_TEXT_.
The Textus Roffensis (Latin for "The Tome of Rochester"), fully titled the Textus de Ecclesia Roffensi per Ernulphum episcopum ("The Tome of the Church of Rochester up to Bishop Ernulf") and sometimes also known as the Annals of Rochester, is a mediaeval manuscript that consists of two separate works written between 1122 and 1124. It is catalogued as "Rochester Cathedral Library, MS A.3.5" and as of 2023 is currently on display in a new exhibition at Rochester Cathedral in Rochester, Kent.

It is thought that the main text of both manuscripts was written by a single scribe, although the English glosses to the two Latin entries (items 23 and 24 in table below) were made by a second hand. The annotations might indicate that the manuscript was consulted in some post-Conquest trials. The glosses are very sparse and just clarify a few uncertain terms. For example, the entry on f. 67r merely explains that the triplex iudiciu(m) is called in English, ofraceth ordel (insult ordeal = triple ordeal).

There is a clear, digitised version in the Rylands Medieval Collection.

_Collected data entries_.
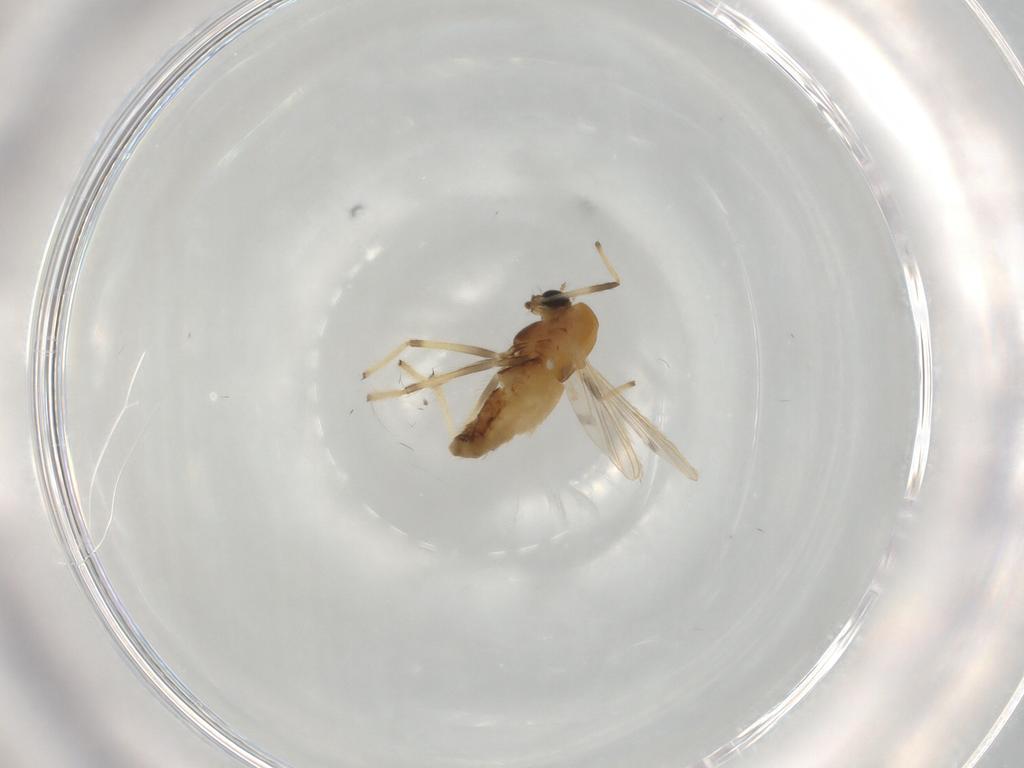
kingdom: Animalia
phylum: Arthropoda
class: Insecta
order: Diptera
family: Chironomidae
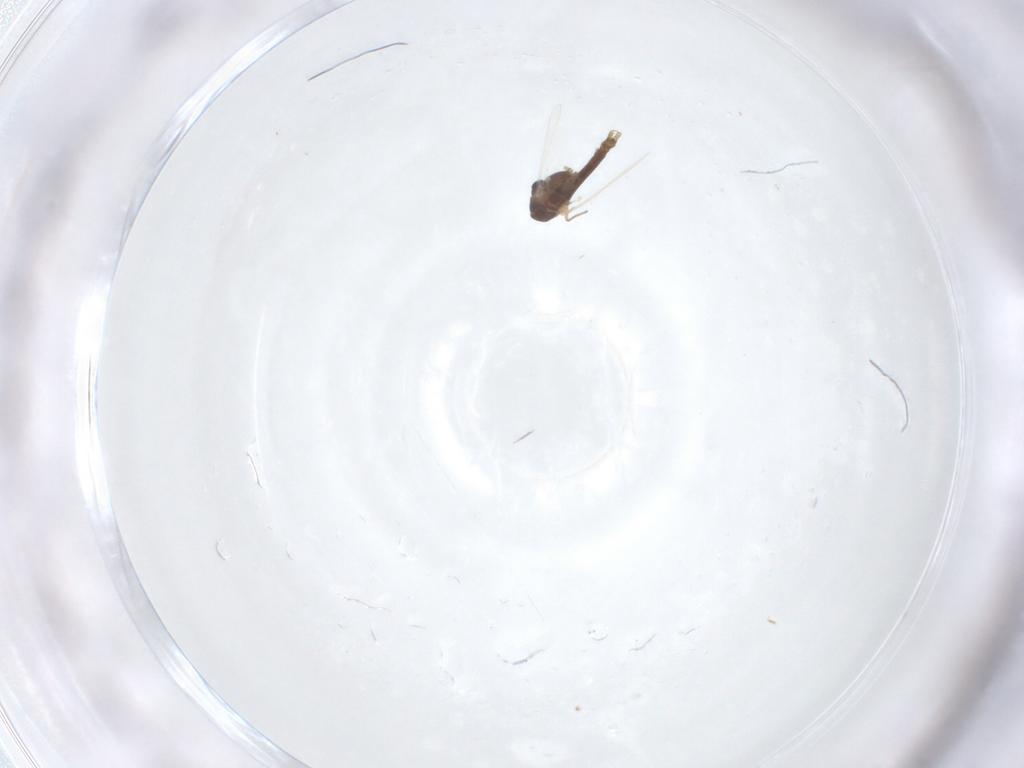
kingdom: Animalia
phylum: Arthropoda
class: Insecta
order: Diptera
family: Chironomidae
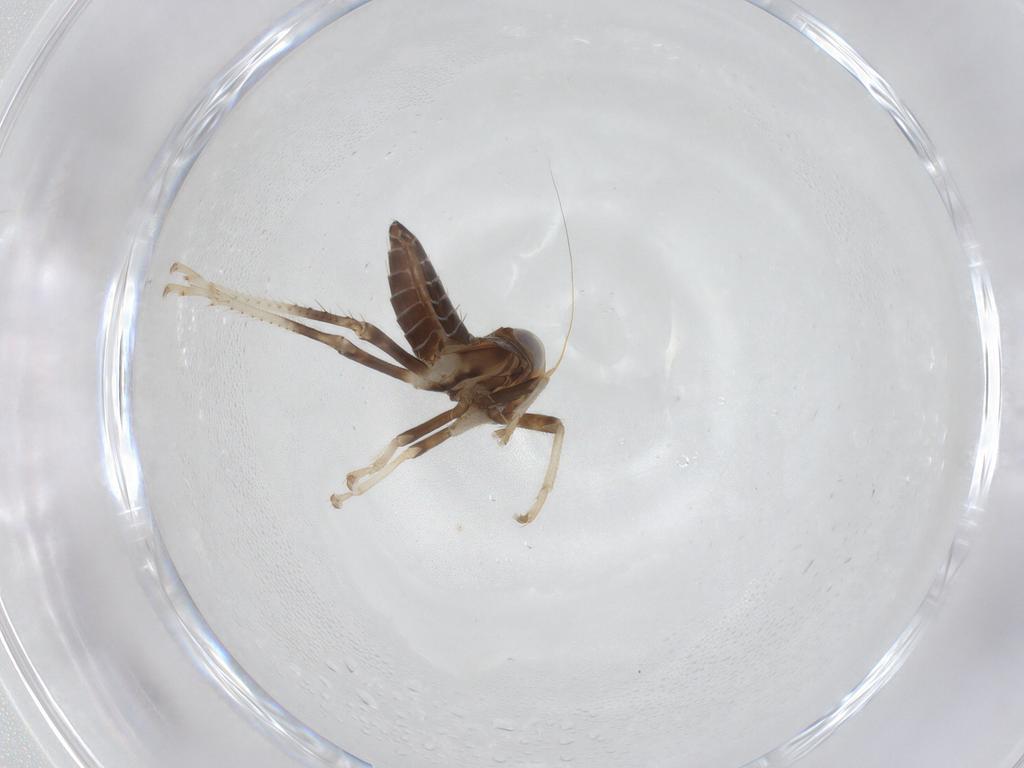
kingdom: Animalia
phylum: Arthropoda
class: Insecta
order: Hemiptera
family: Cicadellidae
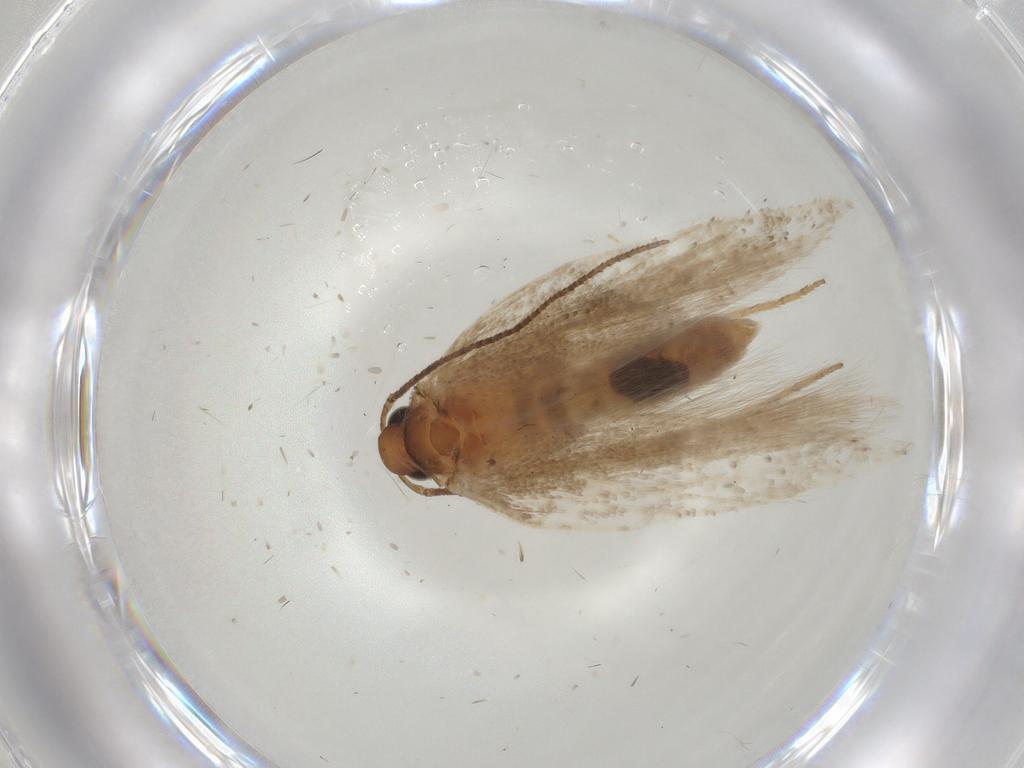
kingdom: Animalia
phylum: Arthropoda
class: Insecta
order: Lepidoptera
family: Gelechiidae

_COMPLETE THE FOLLOWING_.
1. Answer these from the text on the Textus Roffensis:
(a) Between which years were its two works written?
(b) Where is it on display as of 2023?
(c) In which collection is there a digitised version?
2. Please duplicate the text on the Textus Roffensis from "The Textus Roffensis" up to and including "in Rochester, Kent.".

_RESULTS IN ORDER_.
1.
(a) Between 1122 and 1124.
(b) At Rochester Cathedral in Rochester, Kent.
(c) The Rylands Medieval Collection.

2.
The Textus Roffensis (Latin for "The Tome of Rochester"), fully titled the Textus de Ecclesia Roffensi per Ernulphum episcopum ("The Tome of the Church of Rochester up to Bishop Ernulf") and sometimes also known as the Annals of Rochester, is a mediaeval manuscript that consists of two separate works written between 1122 and 1124. It is catalogued as "Rochester Cathedral Library, MS A.3.5" and as of 2023 is currently on display in a new exhibition at Rochester Cathedral in Rochester, Kent.